─── SUPPLIED DATA ───
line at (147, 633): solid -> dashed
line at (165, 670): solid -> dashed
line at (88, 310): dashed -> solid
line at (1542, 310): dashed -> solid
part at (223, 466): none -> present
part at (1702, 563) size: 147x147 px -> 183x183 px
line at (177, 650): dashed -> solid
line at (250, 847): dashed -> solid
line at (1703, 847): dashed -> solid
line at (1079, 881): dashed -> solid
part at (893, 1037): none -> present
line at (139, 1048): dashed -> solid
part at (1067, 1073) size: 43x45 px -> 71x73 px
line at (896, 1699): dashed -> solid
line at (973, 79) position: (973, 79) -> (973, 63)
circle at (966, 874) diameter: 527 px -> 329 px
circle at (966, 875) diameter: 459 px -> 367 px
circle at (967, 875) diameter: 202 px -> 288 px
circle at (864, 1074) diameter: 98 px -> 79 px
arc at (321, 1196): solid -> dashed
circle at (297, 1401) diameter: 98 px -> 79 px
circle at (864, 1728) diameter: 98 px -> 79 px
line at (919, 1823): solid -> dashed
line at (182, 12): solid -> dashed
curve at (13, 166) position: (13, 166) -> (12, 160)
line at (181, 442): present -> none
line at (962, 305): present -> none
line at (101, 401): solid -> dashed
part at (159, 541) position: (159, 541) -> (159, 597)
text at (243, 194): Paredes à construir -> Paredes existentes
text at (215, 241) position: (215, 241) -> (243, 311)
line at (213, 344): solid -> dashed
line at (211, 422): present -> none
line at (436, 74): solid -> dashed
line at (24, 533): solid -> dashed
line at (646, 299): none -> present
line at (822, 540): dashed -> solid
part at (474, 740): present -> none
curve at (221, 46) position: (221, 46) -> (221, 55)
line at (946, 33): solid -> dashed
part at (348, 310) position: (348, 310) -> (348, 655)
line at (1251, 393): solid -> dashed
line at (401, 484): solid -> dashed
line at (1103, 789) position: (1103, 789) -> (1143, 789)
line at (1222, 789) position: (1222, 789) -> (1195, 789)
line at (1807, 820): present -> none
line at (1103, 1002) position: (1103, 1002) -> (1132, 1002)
───
**THE REQUEST**
Put all of the material above into a numbered list, leaving out any blank lines.

**EXERCISE RESPONSE**
1. line at (147, 633): solid -> dashed
2. line at (165, 670): solid -> dashed
3. line at (88, 310): dashed -> solid
4. line at (1542, 310): dashed -> solid
5. part at (223, 466): none -> present
6. part at (1702, 563) size: 147x147 px -> 183x183 px
7. line at (177, 650): dashed -> solid
8. line at (250, 847): dashed -> solid
9. line at (1703, 847): dashed -> solid
10. line at (1079, 881): dashed -> solid
11. part at (893, 1037): none -> present
12. line at (139, 1048): dashed -> solid
13. part at (1067, 1073) size: 43x45 px -> 71x73 px
14. line at (896, 1699): dashed -> solid
15. line at (973, 79) position: (973, 79) -> (973, 63)
16. circle at (966, 874) diameter: 527 px -> 329 px
17. circle at (966, 875) diameter: 459 px -> 367 px
18. circle at (967, 875) diameter: 202 px -> 288 px
19. circle at (864, 1074) diameter: 98 px -> 79 px
20. arc at (321, 1196): solid -> dashed
21. circle at (297, 1401) diameter: 98 px -> 79 px
22. circle at (864, 1728) diameter: 98 px -> 79 px
23. line at (919, 1823): solid -> dashed
24. line at (182, 12): solid -> dashed
25. curve at (13, 166) position: (13, 166) -> (12, 160)
26. line at (181, 442): present -> none
27. line at (962, 305): present -> none
28. line at (101, 401): solid -> dashed
29. part at (159, 541) position: (159, 541) -> (159, 597)
30. text at (243, 194): Paredes à construir -> Paredes existentes
31. text at (215, 241) position: (215, 241) -> (243, 311)
32. line at (213, 344): solid -> dashed
33. line at (211, 422): present -> none
34. line at (436, 74): solid -> dashed
35. line at (24, 533): solid -> dashed
36. line at (646, 299): none -> present
37. line at (822, 540): dashed -> solid
38. part at (474, 740): present -> none
39. curve at (221, 46) position: (221, 46) -> (221, 55)
40. line at (946, 33): solid -> dashed
41. part at (348, 310) position: (348, 310) -> (348, 655)
42. line at (1251, 393): solid -> dashed
43. line at (401, 484): solid -> dashed
44. line at (1103, 789) position: (1103, 789) -> (1143, 789)
45. line at (1222, 789) position: (1222, 789) -> (1195, 789)
46. line at (1807, 820): present -> none
47. line at (1103, 1002) position: (1103, 1002) -> (1132, 1002)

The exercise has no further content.